François Pinault
Season after season in Paris — and in Venice at the Punta della Dogana and the Palazzo Grassi — the Pinault Collection’s program continues to reveal different facets of the vast ensemble amassed by the French businessman, François Pinault. So when the new exhibition at the Bourse de Commerce in Paris is titled “Minimal”, one should not expect only a deep dive into the major American movement of Minimal Art, which from the mid-1960s advocated a maximal reduction of forms and emotion-free creation. Against all expectations, the “Minimal” on view until January 19th defies art-historical definitions, gathering works by fifty artists from Japan to Brazil — most of them drawn from François Pinault’s collection.
My dream

Donald Judd
I would have dreamed of seeing a large group of Minimal Art. This art that stuns by the stark power of its concept.
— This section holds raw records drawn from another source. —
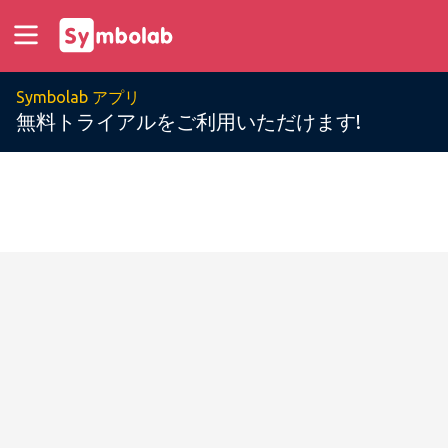
Symbolab アプリ
無料トライアルをご利用いただけます!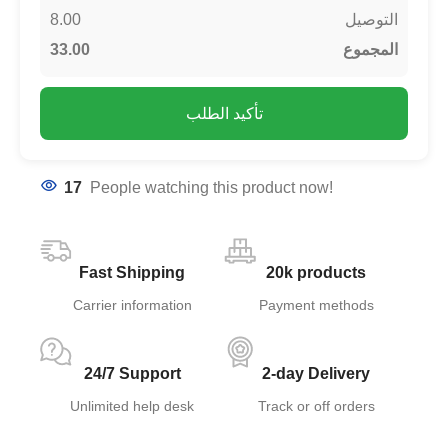
8.00
التوصيل
33.00
المجموع
تأكيد الطلب
17
People watching this product now!
Fast Shipping
20k products
Carrier information
Payment methods
24/7 Support
2-day Delivery
Unlimited help desk
Track or off orders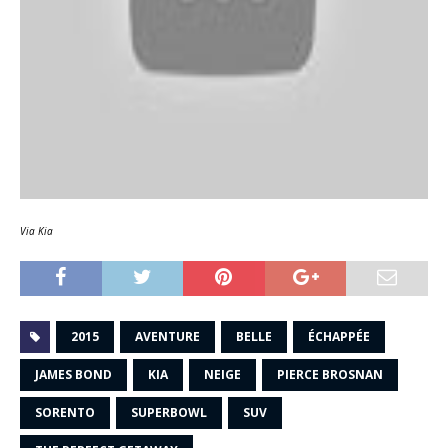
Via Kia
2015
AVENTURE
BELLE
ÉCHAPPÉE
JAMES BOND
KIA
NEIGE
PIERCE BROSNAN
SORENTO
SUPERBOWL
SUV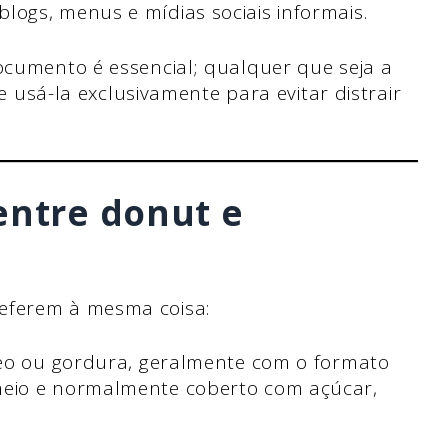
ogs, menus e mídias sociais informais.
ocumento é essencial; qualquer que seja a
de usá-la exclusivamente para evitar distrair
entre donut e
eferem à mesma coisa:
leo ou gordura, geralmente com o formato
eio e normalmente coberto com açúcar,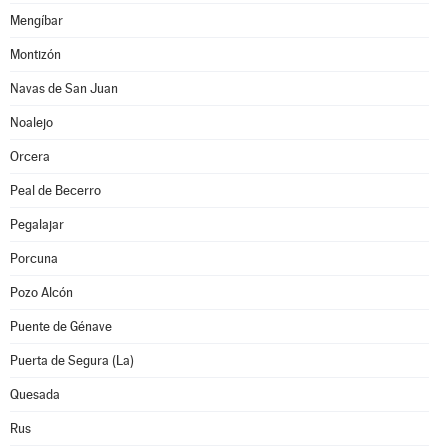
Mengíbar
Montizón
Navas de San Juan
Noalejo
Orcera
Peal de Becerro
Pegalajar
Porcuna
Pozo Alcón
Puente de Génave
Puerta de Segura (La)
Quesada
Rus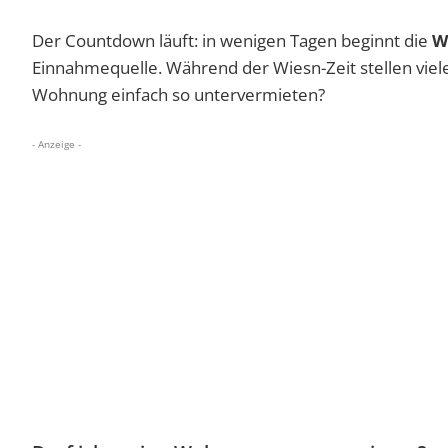
Der Countdown läuft: in wenigen Tagen beginnt die
W
Einnahmequelle. Während der Wiesn-Zeit stellen viel
Wohnung einfach so untervermieten?
- Anzeige -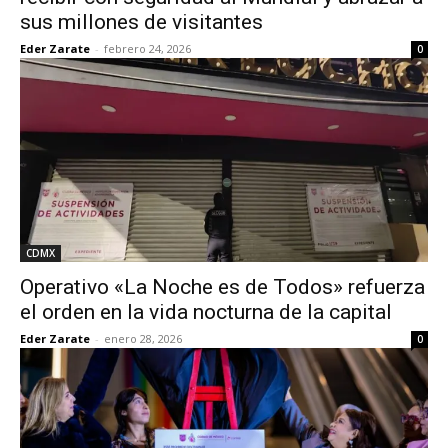
sus millones de visitantes
Eder Zarate
-
febrero 24, 2026
0
CDMX
Operativo «La Noche es de Todos» refuerza
el orden en la vida nocturna de la capital
Eder Zarate
-
enero 28, 2026
0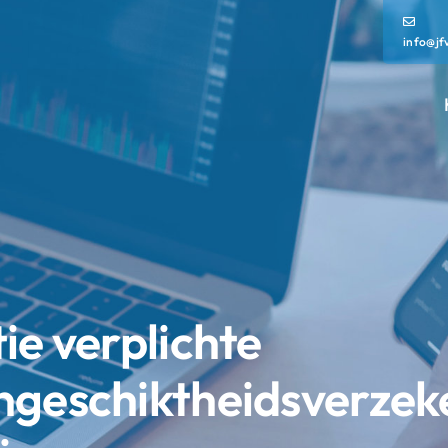
info@jf
ie verplichte
ngeschiktheidsverzek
The “pure”, the hard, the heavy, the cold, the monumental works of Carl Andre, Donald Judd, Robert Morris, and the like — the kind France hasn’t seen represented on a large scale, perhaps, since the Panza Collection exhibition at the Musée d’Art Moderne (1). That was back in 1990.
Jessica Morgan
Where the show becomes relevant, despite its potentially misleading title, is that it has been curated by Jessica Morgan, director of the Dia Art Foundation — the true temple of Minimal Art in the United States. She clearly knows her subject, and for Paris she has devised a harmonious hanging of artists — some historical, others seen as heirs to the minimalist spirit. Because in fact, the exhibition deals with the idea of a minimalist spirit, rather than with Minimal Art itself. “My goal,” she explains, “was to show the different voices that have been genuinely engaged in thinking about what a minimal form can be. These artists rarely aim to tell a story. Their works interact with their environment, without pedestal or frame. One must also take into account the exchanges that took place between American and Asian artists, and then between Asian and French artists, particularly between 1970 and 1971.”

Agnes Martin
Meg Webster

Meg Webster
In this spirit of freedom, the majestic rotunda of the Bourse de Commerce is occupied by the American artist Meg Webster (born 1944). “Her work is a fascinating continuation of geometric exploration, but always conceived in natural materials — earth, salt, beeswax, foliage…” Webster has drawn in three dimensions a schematic, colorful landscape composed of five monumental simple forms — dome, cylinders, concave wall — symbolizing ecological concerns.

Dan Flavin
Flavin and Lewitt
It is in the basement, with four historical works by Dan Flavin, that one most strongly feels the original presence of the Minimal spirit. These colored neon assemblages, such as The Diagonal (1963) — a single industrial neon tube mounted diagonally, which he called a “diagonal of personal ecstasy” — mark the intellectual core of the exhibition. Several rooms are devoted to specific themes. The grid, for instance, appears throughout this time-and-space journey. The great minimalist and conceptual genius Sol LeWitt (1928–2007) – here represented only by one work- made it a recurring motif: the result of rational, repetitive instructions filling the paper with fine geometric lines. “The idea,” he said, “becomes a machine that makes the art.
Gunther Uecker and Lygia Pape
In 1968, the German artist Gunther Uecker (1930–2025), part of the Zero movement — which sought to start again from zero after the war — arranged nails on a monochrome surface to form a grid. One of the most beautiful spaces in the exhibition is devoted to a 2003 piece by Brazilian artist Lygia Pape (1927–2004), a member of the Neo-Concrete movement. Here she imagined immense golden metal threads stretched through the darkness, like the materialization of streams of light illuminating invisible stars — minimal for maximal effect.

Senga Nengudi
Until January 19, 2026 — www.pinaultcollection.com/fr/boursedecommerce
(1) with the exception of certain pieces belonging to the permanent collections of the Saint-Étienne Museum and the Centre Pompidou.